SELECT * FROM large_table
WHERE (col1, col2, created_at) IN (
   SELECY col1, col2, created_at 
   FROM large_table
     WHERE col1='AAA'
     AND col2='BCD'
     AND created_at BETWEEN '01-01-2012' AND '12-31-2012'
     AND extract (hour FROM created_at)=16
     AND extract (minute FROM created_at)=15)

I hope you enjoyed reading this Christmas story as much as I enjoyed sharing it!

15 Comments

Filed under SQL

15 responses to “Can we use this index, please? – Why not?

  1. Nice trick, Thanks for sharing. I wonder why Postgres could not filter on it’s own before reading the heap block.

    BTW I was able to create a partial index:

    create table t (dt timestamp);

    create index idx on t (dt) where extract (hour FROM dt)=16 AND extract (minute FROM dt)=15;

  2. Hettie D.

    Which version was it? Now I am curious!

  3. Pingback: PostgreSQL and Indexing on EXTRACT() – Curated SQL

  4. Thanks Hettie for this excellent blog.

  5. M.S. Dousti

    There are several extract functions, all of which are immutable except the one on timestamptz.

    Here’s the output from `df+ extract` in psql:

    The reasoning is that when time zones are involved, a change in Postgres config (PGTZ) can change the result of this function, as shown in this example: https://dbfiddle.uk/on2PgaNz

    If the column type is timestamptz, but you are certain that the database timezone will never change, you can “trick” Postgres by defining an immutable function that calls `extract` internally: https://dbfiddle.uk/GfR671be

    • Hettie D.

      Yes, I understand the reasoning for why this function is mutable, and I know that one of the ways to get around it is to build an immutable version, however, I really wanted to avoid building of additional index(es) because I knew that everything was already there!

      • Sadeq Dousti

        Makes sense, especially with large tables!

        This part of the article, however, led me to think that you wanted to create it any way, but Postgres didn’t let you

        I started to think that as ridiculous as it sounds, it could be a good idea to create an additional partial index or to include the “hour” and “minute” parts into the index. (Un)fortunately, both of these solutions didn’t work because extract and other alternatives are not immutable and can’t be used in indexes.

  6. Happy New Year! Thanks for this great rewrite tip to workaround the absence of filtering on index entries.

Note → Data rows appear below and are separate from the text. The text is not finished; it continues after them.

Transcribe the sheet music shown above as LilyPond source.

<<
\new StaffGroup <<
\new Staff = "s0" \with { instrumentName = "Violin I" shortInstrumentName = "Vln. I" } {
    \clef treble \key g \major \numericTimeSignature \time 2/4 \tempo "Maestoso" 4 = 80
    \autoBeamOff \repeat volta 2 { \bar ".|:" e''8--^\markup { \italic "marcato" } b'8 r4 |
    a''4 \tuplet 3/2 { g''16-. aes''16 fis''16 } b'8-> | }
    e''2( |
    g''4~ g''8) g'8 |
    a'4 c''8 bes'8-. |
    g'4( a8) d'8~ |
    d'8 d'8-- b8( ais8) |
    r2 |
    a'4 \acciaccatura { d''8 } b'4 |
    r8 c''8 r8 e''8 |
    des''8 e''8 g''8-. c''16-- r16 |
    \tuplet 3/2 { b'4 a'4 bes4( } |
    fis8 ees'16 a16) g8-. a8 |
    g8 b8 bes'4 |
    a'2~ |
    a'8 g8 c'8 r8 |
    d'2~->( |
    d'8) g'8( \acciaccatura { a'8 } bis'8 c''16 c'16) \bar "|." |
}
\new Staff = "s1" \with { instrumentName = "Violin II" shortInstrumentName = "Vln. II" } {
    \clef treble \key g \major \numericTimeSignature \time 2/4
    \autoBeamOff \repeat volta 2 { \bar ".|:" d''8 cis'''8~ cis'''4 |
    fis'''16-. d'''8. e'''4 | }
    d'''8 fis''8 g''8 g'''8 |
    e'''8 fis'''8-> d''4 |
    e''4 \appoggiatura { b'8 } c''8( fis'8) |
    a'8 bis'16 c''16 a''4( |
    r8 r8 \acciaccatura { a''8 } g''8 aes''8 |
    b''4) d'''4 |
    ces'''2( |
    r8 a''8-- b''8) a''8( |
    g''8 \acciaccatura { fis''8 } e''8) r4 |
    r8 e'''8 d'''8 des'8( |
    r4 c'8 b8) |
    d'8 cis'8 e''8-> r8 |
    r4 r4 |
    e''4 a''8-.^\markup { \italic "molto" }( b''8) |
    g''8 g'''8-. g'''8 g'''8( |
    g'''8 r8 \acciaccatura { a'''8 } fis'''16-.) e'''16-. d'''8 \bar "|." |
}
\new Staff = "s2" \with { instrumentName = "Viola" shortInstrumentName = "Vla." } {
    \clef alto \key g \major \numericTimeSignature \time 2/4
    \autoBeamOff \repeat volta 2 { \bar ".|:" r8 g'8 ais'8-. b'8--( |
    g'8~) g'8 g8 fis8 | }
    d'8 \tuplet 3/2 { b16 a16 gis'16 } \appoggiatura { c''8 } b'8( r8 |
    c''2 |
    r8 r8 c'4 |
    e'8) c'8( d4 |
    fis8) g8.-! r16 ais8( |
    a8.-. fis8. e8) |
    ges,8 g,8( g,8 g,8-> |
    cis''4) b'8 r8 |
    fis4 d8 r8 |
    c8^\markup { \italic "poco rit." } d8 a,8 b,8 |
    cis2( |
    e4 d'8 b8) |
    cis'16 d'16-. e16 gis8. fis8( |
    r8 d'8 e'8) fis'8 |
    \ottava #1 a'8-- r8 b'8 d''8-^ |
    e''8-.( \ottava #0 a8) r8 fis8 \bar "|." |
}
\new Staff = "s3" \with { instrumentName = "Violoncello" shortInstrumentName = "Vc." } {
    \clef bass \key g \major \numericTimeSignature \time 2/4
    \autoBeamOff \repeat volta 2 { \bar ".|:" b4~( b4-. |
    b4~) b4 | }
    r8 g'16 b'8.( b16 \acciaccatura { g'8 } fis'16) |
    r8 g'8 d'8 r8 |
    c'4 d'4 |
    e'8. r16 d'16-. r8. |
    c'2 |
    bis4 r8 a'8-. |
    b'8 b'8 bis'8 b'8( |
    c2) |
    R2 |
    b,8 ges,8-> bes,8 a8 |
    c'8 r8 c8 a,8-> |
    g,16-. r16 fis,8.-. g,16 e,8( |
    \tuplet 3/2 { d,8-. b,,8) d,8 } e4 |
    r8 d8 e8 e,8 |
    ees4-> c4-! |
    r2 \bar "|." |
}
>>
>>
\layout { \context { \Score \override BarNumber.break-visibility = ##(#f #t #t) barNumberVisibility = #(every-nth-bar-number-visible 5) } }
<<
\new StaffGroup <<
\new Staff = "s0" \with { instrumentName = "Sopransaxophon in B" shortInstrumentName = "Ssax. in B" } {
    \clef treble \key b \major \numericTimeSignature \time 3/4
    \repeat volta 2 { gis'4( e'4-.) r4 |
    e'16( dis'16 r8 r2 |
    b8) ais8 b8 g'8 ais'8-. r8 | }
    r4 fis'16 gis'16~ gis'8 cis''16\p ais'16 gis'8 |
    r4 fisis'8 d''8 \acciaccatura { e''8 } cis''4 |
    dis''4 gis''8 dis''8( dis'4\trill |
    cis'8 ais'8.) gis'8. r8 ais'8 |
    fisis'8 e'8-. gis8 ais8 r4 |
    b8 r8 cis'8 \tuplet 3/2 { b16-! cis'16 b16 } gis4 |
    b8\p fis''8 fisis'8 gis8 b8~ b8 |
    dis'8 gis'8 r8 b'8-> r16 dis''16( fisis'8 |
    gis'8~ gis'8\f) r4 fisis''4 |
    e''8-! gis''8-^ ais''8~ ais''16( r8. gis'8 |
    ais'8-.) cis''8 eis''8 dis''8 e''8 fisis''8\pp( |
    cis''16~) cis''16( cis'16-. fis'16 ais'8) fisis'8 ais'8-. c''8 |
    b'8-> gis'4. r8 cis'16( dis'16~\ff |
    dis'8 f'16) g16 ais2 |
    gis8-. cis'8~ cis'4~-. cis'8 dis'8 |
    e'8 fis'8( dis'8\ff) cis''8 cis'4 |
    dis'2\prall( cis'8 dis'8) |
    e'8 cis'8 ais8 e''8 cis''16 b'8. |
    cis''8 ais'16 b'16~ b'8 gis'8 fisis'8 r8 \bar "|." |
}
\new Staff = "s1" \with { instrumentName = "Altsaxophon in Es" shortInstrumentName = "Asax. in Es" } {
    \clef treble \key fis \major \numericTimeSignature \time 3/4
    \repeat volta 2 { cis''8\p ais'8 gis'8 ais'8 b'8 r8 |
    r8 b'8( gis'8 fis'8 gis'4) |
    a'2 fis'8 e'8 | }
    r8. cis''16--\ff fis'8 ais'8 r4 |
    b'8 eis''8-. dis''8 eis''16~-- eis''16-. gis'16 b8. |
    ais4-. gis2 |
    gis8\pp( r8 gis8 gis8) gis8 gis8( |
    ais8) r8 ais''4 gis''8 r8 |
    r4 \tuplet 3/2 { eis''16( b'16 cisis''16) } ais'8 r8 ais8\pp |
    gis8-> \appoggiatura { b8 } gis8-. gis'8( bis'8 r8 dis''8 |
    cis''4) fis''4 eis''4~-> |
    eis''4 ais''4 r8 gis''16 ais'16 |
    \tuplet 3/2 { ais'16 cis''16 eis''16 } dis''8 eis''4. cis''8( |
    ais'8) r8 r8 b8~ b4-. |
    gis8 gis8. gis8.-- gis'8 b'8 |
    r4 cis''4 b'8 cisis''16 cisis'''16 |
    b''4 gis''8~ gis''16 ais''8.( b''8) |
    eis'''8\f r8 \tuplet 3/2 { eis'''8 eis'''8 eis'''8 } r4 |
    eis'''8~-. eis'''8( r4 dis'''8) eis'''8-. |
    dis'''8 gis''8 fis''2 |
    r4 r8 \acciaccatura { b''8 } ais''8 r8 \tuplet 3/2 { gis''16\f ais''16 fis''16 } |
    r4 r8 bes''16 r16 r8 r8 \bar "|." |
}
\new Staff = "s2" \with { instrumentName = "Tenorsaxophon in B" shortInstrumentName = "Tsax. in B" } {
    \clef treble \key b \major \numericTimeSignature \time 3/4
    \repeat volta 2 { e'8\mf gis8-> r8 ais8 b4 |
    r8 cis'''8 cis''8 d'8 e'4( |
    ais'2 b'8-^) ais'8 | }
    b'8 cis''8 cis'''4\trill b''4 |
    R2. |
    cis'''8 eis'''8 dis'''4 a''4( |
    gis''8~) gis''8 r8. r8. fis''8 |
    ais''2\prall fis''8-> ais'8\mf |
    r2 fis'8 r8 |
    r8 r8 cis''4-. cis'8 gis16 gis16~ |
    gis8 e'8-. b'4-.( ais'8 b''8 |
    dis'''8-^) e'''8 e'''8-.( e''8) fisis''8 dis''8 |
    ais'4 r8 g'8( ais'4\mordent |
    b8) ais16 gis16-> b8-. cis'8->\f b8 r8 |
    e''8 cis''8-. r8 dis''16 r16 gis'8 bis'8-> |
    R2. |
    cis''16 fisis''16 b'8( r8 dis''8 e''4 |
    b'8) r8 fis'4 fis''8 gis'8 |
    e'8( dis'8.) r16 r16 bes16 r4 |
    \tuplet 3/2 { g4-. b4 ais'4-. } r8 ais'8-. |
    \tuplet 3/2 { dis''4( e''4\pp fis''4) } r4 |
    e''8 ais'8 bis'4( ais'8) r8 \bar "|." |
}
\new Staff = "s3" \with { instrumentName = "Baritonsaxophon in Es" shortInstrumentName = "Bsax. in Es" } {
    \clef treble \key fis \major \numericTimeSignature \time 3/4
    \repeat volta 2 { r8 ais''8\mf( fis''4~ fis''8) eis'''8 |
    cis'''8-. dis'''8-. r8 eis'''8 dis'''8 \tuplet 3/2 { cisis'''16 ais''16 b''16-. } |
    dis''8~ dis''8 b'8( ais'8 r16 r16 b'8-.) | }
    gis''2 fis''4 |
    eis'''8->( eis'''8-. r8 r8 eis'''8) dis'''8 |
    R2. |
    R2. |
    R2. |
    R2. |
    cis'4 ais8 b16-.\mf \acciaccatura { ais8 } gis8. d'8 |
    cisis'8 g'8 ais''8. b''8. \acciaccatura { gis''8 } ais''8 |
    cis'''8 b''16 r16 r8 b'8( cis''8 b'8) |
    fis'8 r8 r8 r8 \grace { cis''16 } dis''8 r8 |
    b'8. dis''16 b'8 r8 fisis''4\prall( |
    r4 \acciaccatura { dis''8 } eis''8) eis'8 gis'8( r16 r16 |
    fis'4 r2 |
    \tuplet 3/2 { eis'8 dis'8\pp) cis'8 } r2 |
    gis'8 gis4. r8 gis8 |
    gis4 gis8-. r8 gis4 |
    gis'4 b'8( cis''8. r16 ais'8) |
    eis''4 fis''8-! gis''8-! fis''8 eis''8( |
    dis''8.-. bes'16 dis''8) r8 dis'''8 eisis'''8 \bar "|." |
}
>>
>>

    It inspires me the following post:
    https://dev.to/franckpachot/index-filtering-in-postgresql-and-yugabytedb-1ck7

    • Hettie D.

      Thank you for the feedback! reading your post now 🙂

    • Hettie D.

      Thank you for your blog post, it was very informative! I have to say, however, that “to text” function didn’t work in my case either – it was also not immutable. So what I did was pretty much the only possible option.